(Assigned task)
Lines in which "Miss" appears should be pulled from the data below.

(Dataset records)

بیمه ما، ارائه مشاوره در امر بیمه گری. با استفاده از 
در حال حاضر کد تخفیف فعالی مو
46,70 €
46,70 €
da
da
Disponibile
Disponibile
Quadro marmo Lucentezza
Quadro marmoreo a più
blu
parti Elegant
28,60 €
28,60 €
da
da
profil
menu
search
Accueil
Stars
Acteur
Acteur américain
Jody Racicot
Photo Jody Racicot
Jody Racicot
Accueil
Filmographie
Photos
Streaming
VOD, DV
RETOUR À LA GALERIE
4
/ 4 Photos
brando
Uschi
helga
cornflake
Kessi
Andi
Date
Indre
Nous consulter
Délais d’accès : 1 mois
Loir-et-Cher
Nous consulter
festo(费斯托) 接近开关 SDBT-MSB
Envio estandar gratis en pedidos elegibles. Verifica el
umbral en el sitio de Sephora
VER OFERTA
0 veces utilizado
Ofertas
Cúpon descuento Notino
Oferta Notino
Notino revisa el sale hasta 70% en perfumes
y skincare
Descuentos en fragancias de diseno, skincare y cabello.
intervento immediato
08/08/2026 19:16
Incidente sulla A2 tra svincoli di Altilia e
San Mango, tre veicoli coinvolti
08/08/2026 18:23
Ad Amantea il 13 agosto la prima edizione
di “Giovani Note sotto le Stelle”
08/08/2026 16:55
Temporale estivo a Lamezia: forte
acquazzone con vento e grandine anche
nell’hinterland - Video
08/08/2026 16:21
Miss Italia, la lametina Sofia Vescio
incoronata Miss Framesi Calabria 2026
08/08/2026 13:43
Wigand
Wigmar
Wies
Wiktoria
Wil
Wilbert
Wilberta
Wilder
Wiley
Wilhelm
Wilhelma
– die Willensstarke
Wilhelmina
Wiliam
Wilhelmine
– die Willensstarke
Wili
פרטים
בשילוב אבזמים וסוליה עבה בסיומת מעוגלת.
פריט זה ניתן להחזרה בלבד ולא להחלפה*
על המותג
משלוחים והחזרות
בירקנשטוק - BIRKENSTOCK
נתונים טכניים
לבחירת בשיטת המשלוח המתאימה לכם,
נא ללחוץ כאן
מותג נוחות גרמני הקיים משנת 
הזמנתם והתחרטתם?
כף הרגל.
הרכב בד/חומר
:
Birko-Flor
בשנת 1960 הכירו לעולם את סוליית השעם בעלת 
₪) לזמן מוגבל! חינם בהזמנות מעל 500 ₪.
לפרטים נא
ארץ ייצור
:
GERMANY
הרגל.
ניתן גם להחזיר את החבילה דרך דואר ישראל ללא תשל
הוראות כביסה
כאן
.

(Exercise result)
Miss Italia, la lametina Sofia Vescio
incoronata Miss Framesi Calabria 2026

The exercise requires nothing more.